Let’s have a closer look at the two main kinds of debt and see how to handle them.
Technical debt
The most obvious kind of debt is technical. Business people usually don’t understand what is at stake: code entropy, growing complexity of code base killing developers’ enthusiasm and productivity. Technical debt is invisible to them. Event storming might be a great solution to create awareness amongst business people of the code complexity while making things way clearer for developers.

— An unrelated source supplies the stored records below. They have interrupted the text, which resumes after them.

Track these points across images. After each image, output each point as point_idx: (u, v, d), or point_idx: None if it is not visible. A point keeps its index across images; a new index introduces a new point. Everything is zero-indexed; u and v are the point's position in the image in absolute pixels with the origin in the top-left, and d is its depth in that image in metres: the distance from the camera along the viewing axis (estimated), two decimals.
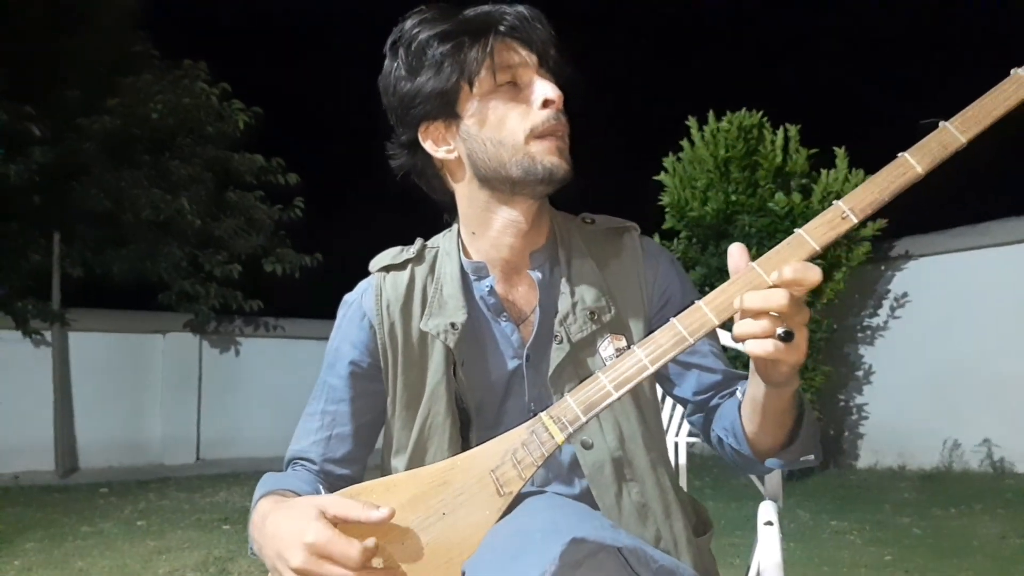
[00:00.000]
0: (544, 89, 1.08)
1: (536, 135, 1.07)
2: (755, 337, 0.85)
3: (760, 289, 0.86)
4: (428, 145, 1.14)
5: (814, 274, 0.84)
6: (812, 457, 1.08)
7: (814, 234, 0.87)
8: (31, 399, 6.75)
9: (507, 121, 1.08)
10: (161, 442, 7.50)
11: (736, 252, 0.90)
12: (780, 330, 0.84)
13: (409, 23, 1.11)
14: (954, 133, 0.86)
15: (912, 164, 0.87)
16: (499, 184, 1.11)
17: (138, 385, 7.47)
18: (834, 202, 0.88)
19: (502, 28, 1.08)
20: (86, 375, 7.12)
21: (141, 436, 7.42)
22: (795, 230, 0.88)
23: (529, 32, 1.09)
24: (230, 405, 7.85)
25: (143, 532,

The most difficult aspect of software engineering to me is to choose the right balance between quality and productivity. Sometimes you might need to go fast and lower the quality but then, you need to be able to make a pause at some point and clean the mess you created. By decoupling parts of your code (even without any micro services architectures), you can adapt the balance between quality and productivity on some pieces of your app without threatening the whole system.
Functional debt
Functional debt is more visible than technical debt. It starts with heterogeneous design among all your app screens, with some different design components used for the same functional goal. It creates mental load for your users, confusion. It creates overwork for your PMs, devs and designers that get confused to know which version to use. The solution would be a clear design system, but designers might be overwhelmed trying to design hacks for urgent features…

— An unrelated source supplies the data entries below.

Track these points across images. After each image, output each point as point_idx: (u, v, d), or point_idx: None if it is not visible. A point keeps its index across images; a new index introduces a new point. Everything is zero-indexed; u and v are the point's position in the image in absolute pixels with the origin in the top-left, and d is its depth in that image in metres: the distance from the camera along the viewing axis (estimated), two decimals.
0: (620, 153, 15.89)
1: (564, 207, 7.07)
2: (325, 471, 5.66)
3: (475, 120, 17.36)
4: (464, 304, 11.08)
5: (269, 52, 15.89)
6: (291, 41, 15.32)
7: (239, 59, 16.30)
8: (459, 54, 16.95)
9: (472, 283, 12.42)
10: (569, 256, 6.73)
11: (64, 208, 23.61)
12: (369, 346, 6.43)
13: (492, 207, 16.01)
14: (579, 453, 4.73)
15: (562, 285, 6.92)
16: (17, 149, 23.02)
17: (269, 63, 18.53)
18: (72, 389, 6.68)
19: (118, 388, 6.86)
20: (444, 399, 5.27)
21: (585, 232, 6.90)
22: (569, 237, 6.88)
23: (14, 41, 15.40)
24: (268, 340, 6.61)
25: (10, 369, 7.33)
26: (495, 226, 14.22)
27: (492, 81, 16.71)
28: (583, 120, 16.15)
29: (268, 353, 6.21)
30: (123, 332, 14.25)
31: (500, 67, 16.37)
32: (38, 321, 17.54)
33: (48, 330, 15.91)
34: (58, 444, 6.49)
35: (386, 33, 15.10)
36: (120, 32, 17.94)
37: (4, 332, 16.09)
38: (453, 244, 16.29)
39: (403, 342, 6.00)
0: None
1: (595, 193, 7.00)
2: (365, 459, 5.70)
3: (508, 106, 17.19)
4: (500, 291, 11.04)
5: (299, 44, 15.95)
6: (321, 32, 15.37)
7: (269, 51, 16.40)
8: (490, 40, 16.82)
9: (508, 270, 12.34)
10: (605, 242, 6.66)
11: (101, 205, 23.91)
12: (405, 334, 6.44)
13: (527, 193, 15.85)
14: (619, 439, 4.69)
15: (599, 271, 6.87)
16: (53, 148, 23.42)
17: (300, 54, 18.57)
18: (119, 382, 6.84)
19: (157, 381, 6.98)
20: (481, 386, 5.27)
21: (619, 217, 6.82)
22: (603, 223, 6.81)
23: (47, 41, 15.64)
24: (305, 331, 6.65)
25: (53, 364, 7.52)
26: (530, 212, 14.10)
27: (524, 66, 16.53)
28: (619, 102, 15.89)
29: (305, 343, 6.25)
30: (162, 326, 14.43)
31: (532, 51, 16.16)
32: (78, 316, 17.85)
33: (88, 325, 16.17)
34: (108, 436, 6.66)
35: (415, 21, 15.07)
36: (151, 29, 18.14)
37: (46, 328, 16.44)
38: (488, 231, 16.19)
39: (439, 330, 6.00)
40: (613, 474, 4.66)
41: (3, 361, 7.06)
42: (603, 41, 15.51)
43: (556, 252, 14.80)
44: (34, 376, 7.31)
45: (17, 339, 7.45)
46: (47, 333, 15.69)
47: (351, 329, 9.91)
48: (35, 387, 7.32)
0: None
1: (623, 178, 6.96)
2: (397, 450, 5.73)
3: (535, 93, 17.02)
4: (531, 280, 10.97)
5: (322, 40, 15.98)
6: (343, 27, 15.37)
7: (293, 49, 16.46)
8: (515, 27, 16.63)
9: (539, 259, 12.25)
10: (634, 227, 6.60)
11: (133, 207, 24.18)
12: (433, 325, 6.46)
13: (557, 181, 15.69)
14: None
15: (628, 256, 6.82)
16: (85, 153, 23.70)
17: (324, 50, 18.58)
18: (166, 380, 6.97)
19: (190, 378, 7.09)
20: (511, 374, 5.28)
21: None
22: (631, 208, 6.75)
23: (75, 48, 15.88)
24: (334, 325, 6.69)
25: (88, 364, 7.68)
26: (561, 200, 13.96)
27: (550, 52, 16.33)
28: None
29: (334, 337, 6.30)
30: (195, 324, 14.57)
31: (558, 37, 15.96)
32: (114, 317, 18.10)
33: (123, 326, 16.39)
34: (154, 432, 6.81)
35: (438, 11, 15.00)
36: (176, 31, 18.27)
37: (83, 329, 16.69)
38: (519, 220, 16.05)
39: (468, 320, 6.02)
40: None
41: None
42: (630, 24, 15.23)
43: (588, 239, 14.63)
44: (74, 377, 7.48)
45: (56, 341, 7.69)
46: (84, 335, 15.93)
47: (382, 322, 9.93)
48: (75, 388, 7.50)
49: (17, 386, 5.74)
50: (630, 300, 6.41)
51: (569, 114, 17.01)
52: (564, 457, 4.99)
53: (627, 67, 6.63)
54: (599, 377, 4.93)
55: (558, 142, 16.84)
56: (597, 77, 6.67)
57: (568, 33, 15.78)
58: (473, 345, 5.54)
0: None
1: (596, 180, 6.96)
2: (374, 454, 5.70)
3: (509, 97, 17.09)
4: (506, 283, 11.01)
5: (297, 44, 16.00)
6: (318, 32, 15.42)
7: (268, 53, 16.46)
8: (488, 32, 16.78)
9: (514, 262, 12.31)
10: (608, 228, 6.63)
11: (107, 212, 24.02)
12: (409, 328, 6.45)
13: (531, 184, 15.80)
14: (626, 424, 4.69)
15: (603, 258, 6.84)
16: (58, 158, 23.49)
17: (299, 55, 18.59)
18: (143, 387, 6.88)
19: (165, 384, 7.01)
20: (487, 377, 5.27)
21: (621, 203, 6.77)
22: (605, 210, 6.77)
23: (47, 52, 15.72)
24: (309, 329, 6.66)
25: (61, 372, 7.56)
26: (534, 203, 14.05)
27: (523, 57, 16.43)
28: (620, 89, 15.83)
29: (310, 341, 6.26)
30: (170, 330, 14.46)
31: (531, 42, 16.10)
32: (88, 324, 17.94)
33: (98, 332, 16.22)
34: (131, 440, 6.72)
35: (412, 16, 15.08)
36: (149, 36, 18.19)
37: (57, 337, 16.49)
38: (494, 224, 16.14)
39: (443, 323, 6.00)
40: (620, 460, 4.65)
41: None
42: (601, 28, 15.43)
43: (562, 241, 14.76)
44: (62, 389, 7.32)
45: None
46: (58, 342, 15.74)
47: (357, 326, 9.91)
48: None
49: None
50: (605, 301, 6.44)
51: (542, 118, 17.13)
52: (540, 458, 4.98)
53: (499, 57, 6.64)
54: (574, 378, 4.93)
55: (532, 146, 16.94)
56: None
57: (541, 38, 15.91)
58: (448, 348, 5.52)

A more subtle form of functional debt comes from features that once might have been useful but for some reasons are no more relevant. A tiny portion of users still use them, but they create technical dependency, over testings and extra maintenance every time you develop new features. The solution would be to kill these features, but it is often very hard to do so !
Conclusion
As you went through this article, you might have realized that the takeaway is always the same : just do less. Less is always more. Less is more impactful. Less is simpler. Simpler to understand for users, simpler to maintain for developers, simpler to test for QAs, simpler to market…
It’s only when you get no more resources that you realize that your product does not need continuously new features to be better. It’s only when you have really limited resources that you find better ways of doing… Because you need to focus on what really matters for your users.